ASK THE EXPERTS: Grid-Tie Connection

PV System power Wall
Why can’t you just connect an inverter directly to the closest 120-volt household outlet you can find?
PV System power Wall

I have read many of your articles detailing the design and installation of solar-electric systems and am very inspired to start planning one of my own. I want to mount PV modules on my garage because it faces due south and has an excellent pitch. However, it’s about as far as you can get from my home’s main breaker panel. This means that I would have to run an expensive and, more importantly, a long and difficult conduit run.

I’ve never understood why you can’t just connect the inverter directly to the closest 120-volt household outlet that you can find. Of course, that would mean using a 120-volt inverter, such as the SWR1800U from SMA America. Would I be making a mistake by connecting it to the closest outlet I can locate?

Jakob Speksnijder • West Chester, Pennsylvania

From a strictly electrical perspective, there is nothing incorrect or inherently unsafe about making a grid-tie inverter’s AC connection into an AC outlet circuit. But from a National Electrical Code (NEC) viewpoint, it is not acceptable.
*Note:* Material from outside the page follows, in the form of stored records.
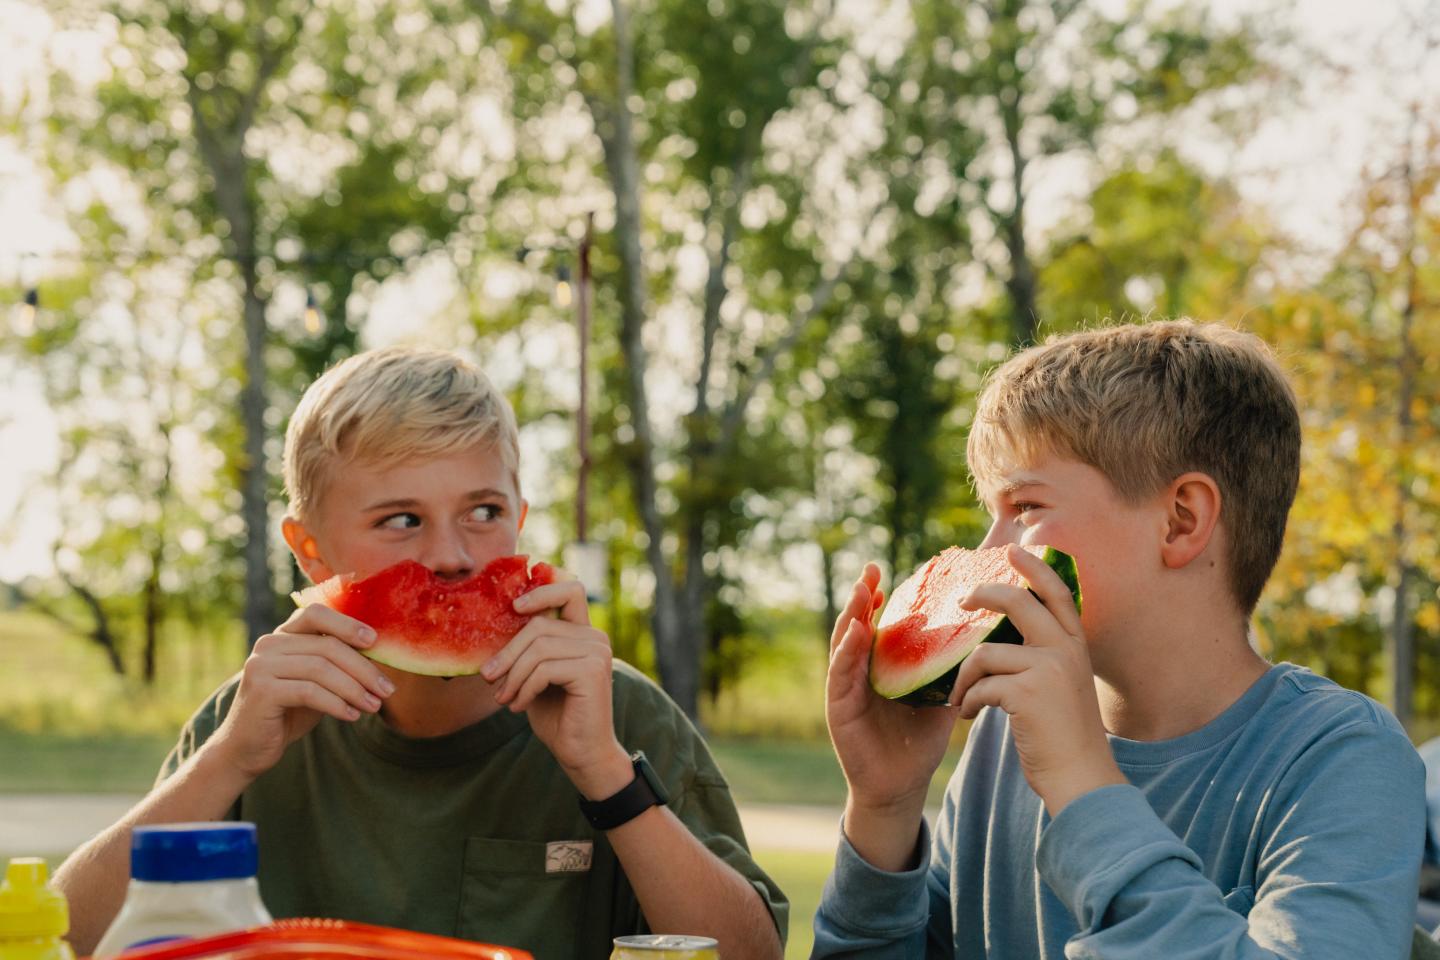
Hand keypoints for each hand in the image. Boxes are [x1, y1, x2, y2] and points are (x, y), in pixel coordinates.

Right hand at [210, 605, 394, 780]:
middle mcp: (268, 644)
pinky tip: (352, 716)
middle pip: (327, 646)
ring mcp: (261, 665)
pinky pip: (310, 691)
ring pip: (321, 669)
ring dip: (355, 689)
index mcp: (282, 636)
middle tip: (387, 690)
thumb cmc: (288, 712)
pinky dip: (336, 704)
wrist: (246, 749)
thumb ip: (336, 664)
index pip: (316, 613)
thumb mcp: (316, 683)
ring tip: (374, 706)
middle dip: (363, 669)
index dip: (347, 624)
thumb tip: (380, 655)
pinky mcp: (262, 690)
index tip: (375, 641)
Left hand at [482, 575, 630, 798]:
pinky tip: (518, 706)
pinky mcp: (593, 671)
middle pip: (539, 625)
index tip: (515, 608)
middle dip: (508, 653)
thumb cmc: (556, 716)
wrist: (581, 754)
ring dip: (513, 676)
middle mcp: (595, 637)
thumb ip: (526, 651)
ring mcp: (597, 652)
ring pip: (538, 648)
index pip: (571, 589)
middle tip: (489, 678)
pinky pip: (544, 669)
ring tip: (504, 699)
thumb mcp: (534, 676)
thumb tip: (489, 628)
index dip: (542, 590)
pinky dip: (524, 688)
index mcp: (583, 633)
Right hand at [827, 563, 957, 868]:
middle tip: (872, 569)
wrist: (901, 786)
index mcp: (882, 666)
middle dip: (863, 596)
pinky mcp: (838, 707)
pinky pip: (840, 673)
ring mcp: (846, 687)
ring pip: (844, 642)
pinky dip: (847, 650)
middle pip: (858, 625)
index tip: (891, 571)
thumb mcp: (939, 698)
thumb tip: (989, 639)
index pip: (880, 624)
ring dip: (852, 614)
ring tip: (863, 590)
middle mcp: (860, 670)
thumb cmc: (918, 741)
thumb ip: (951, 670)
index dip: (883, 598)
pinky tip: (856, 631)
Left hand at [952, 544, 1124, 814]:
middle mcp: (1065, 651)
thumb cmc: (1064, 738)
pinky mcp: (1028, 693)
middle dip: (984, 595)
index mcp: (1075, 647)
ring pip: (985, 653)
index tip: (1013, 550)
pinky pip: (980, 686)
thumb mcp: (1062, 687)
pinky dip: (967, 702)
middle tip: (962, 601)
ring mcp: (1048, 669)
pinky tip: (968, 716)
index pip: (1057, 593)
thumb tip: (1005, 640)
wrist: (1081, 779)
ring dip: (964, 677)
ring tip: (961, 697)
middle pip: (1018, 602)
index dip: (1035, 568)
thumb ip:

There also might be some performance problems caused by connecting a grid-tie inverter this way.

Where the inverter is connected really makes no difference to the electrons. But the NEC requires that a grid-tie inverter be connected to its own dedicated wiring circuit—connecting it to a 120 VAC outlet circuit does not meet this requirement.

One potential problem with using the outlet circuit for the inverter has to do with the possibility of excessive voltage drop in the existing wiring when the grid-tie inverter is operating at high power levels. Underwriters Laboratories Standard 1741 requires the operation of a grid-tie inverter to fall within a very tight voltage window to satisfy safety and power quality requirements. Often a long wire run like you described should be installed with a larger wire size than the #12 cable typically used in home outlet circuits. The heavier-gauge wiring will have a higher current rating, minimize voltage drop, and ensure optimal inverter performance.

In addition, if the wiring feeding the outlet circuit were heavily loaded with appliances, the AC voltage might drop below the grid-tie inverter’s lower voltage limit, especially when an appliance starts up. This could result in the inverter frequently shutting off and restarting, which will reduce the system’s performance and possibly affect inverter reliability over time.

Finally, many utilities will require an externally mounted AC inverter disconnect located nearby the service entrance and utility meter. With the inverter located in the garage and connected to an AC outlet, this would not be possible. If your garage has a subpanel, it might be possible to tie into a breaker there, depending on local utility requirements.

Christopher Freitas

Comments (3)

eman21401's picture

thank you for your reply. true, these wonderful units are not UL Approved. They should be. They are safe. If professionally installed on a dedicated circuit they can make quite a difference. I think the NEC people update the code book every three or so years. like i said these units have island protection and have been out for awhile. talk more when you study up on the product I'm talking about.

eman21401's picture

Hello, I bought two plug and play GTI units on ebay recently. They work great and are perfectly safe on dedicated circuits... Yes, these units have complete Island protection as per NEC regulations. Which brings up the question, Why hasn't the NEC property addressed these useful devices by now ? They have been out for several years. I started off with a battery based system.

Michael Welch's picture
I'm not sure what you are referring to. The NEC probably has code to address any legitimate appliance. It requires that appliances be tested and listed to UL standards before it can be installed to Code. Listing is something the manufacturer must complete.